# [What you will do]
Down to the final line, print the records again exactly.

# [Data for the task]

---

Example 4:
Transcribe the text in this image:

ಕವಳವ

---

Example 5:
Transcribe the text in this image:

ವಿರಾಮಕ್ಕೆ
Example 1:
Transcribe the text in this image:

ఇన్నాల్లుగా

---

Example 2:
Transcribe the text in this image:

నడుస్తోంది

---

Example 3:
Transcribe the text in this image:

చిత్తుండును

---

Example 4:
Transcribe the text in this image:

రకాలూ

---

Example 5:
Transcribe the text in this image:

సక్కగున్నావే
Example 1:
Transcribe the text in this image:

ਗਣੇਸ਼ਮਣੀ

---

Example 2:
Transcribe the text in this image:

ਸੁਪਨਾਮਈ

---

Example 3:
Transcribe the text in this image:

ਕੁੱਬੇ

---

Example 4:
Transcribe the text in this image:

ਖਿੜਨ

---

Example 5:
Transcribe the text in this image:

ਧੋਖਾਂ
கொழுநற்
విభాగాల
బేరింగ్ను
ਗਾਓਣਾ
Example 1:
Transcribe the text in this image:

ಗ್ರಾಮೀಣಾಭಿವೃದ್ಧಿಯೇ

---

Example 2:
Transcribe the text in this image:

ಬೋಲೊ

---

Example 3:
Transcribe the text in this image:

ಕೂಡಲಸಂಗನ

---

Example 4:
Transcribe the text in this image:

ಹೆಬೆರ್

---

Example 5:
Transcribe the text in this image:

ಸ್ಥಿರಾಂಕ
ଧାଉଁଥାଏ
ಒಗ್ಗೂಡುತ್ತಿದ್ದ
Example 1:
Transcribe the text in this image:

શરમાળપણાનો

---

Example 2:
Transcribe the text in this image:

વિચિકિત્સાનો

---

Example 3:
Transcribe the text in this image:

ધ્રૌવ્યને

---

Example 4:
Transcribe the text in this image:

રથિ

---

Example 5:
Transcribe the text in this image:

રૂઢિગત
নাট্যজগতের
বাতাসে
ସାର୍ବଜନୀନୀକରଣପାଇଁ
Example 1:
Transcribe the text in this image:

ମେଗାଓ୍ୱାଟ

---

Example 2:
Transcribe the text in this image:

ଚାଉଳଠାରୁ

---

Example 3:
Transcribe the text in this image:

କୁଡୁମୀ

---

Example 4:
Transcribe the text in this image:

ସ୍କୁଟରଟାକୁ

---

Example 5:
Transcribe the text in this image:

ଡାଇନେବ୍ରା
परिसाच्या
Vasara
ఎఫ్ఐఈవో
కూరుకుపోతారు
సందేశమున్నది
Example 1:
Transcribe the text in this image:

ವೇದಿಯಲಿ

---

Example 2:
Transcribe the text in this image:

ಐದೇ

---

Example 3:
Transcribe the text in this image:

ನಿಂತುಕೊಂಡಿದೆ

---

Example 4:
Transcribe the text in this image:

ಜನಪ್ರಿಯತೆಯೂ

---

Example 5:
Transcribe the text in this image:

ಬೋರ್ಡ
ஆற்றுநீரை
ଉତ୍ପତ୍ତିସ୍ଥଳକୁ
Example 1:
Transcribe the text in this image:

# [Solution to the exercise]
---

Example 4:
Transcribe the text in this image:

ಕವಳವ

---

Example 5:
Transcribe the text in this image:

ವಿರಾಮಕ್ಕೆ
Example 1:
Transcribe the text in this image:

ఇన్నాల్లుగా

---

Example 2:
Transcribe the text in this image:

నడుస్తోంది

---

Example 3:
Transcribe the text in this image:

చిత్తుండును

---

Example 4:
Transcribe the text in this image:

రకాలూ

---

Example 5:
Transcribe the text in this image:

సక్కగున్నావే
Example 1:
Transcribe the text in this image:

ਗਣੇਸ਼ਮਣੀ

---

Example 2:
Transcribe the text in this image:

ਸੁਪਨਾਮਈ

---

Example 3:
Transcribe the text in this image:

ਕੁੱਬੇ

---

Example 4:
Transcribe the text in this image:

ਖਿੜਨ

---

Example 5:
Transcribe the text in this image:

ਧੋਖਾਂ
கொழுநற்
విభాగాల
బేరింగ్ను
ਗਾਓਣਾ
Example 1:
Transcribe the text in this image:

ಗ್ರಾಮೀಣಾಭಿವೃದ್ಧಿಯೇ

---

Example 2:
Transcribe the text in this image:

ಬೋಲೊ

---

Example 3:
Transcribe the text in this image:

ಕೂಡಲಸಂಗನ

---

Example 4:
Transcribe the text in this image:

ಹೆಬೆರ್

---

Example 5:
Transcribe the text in this image:

ಸ್ಥಿರಾಂಕ
ଧାଉଁଥାଏ
ಒಗ್ಗೂಡುತ್ತಿದ್ದ
Example 1:
Transcribe the text in this image:

શરમાળપણાનો

---

Example 2:
Transcribe the text in this image:

વિચિકિત્સાનો

---

Example 3:
Transcribe the text in this image:

ધ્રૌવ્યને

---

Example 4:
Transcribe the text in this image:

રથિ

---

Example 5:
Transcribe the text in this image:

રૂઢિગત
নাট্যজগতের
বাতাসে
ସାର୍ବଜନୀନୀକରଣପାଇଁ
Example 1:
Transcribe the text in this image:

ମେଗାଓ୍ୱାଟ

---

Example 2:
Transcribe the text in this image:

ଚାଉଳଠାରୁ

---

Example 3:
Transcribe the text in this image:

କୁଡୁମୀ

---

Example 4:
Transcribe the text in this image:

ସ୍କୁଟରଟାକୁ

---

Example 5:
Transcribe the text in this image:

ଡାଇନେବ୍ରା
परिसाच्या
Vasara
ఎఫ్ఐఈవో
కూరుకుపోతారు
సందేశమున్నది
Example 1:
Transcribe the text in this image:

ವೇದಿಯಲಿ

---

Example 2:
Transcribe the text in this image:

ಐದೇ

---

Example 3:
Transcribe the text in this image:

ನಿಂತುಕೊಂಡಿದೆ

---

Example 4:
Transcribe the text in this image:

ಜನಪ್ರಿಯತೆಯೂ

---

Example 5:
Transcribe the text in this image:

ಬೋರ್ಡ
ஆற்றுநீரை
ଉତ୍ପତ୍ତିସ୍ଥଳକୁ
Example 1:
Transcribe the text in this image:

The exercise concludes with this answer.